Vierte Stufe der Trennung: Neuanfang
Wie lange es auch immer dauern mag, ist dennoch sicher, dass Du irgendwann die vierte und letzte Stufe der Trennung, den Neuanfang, erreichen wirst. Du hast Deine Beziehung nun hinter Dir gelassen und bist bereit für den Aufbruch.
Der Trennungsschmerz ist vorbei und Du kannst nun ein neues Leben beginnen. Du weisst besser als zuvor, wer Du bist und was Du vom Leben und von Beziehungen willst. Nutze die Erfahrungen der Vergangenheit, um diesen Neuanfang zu einem Erfolg zu machen.
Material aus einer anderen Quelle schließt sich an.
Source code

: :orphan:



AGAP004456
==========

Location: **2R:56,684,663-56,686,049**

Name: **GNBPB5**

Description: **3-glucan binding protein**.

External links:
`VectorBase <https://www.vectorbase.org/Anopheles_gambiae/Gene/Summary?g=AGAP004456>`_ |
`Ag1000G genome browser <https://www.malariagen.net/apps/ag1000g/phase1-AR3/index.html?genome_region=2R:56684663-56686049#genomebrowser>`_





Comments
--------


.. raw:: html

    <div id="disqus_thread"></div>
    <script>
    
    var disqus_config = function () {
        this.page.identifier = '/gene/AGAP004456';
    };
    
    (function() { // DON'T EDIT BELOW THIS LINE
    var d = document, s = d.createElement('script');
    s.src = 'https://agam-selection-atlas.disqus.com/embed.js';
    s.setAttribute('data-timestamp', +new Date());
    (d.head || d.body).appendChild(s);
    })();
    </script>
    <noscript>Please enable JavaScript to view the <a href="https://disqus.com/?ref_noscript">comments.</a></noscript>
Die vier Phasen zu kennen hilft auch deswegen, weil wir wissen, dass das Leben nach vorne und gerade aus geht und dass es sich wandeln und entwickeln wird. Nichts bleibt für ewig, nicht einmal der Schmerz.
In den letzten Jahren habe ich mit einigen Coachees diese vier Phasen durchgestanden. Auch mit lieben Menschen, die mir ihren Schmerz anvertrauen konnten. Ich sage es ehrlich: Es ist eine verdammt harte Arbeit, das hinter sich zu lassen. Es muss erlitten, ausgehalten werden.
Aber irgendwann fingen alle wieder an zu blühen. Dann war das gebrochene Herz eben nur noch offen und nicht mehr verwundet: Offen für das Schöne, das wertvolle Leben, die Freude, die Lust und – eine neue Liebe.
Das Leben ist und bleibt schön.
Willkommen in der Adlerperspektive.

Diesmal aktuell mit ganz viel Mut und Liebe für Nina, Leonie, Aleks. Und für die Überlebenskünstlerinnen für Meryem, Kati, Cindy, Heidrun, Veronika, Daniela. Und auch ein bisschen für mein vergangenes Ich in 2003.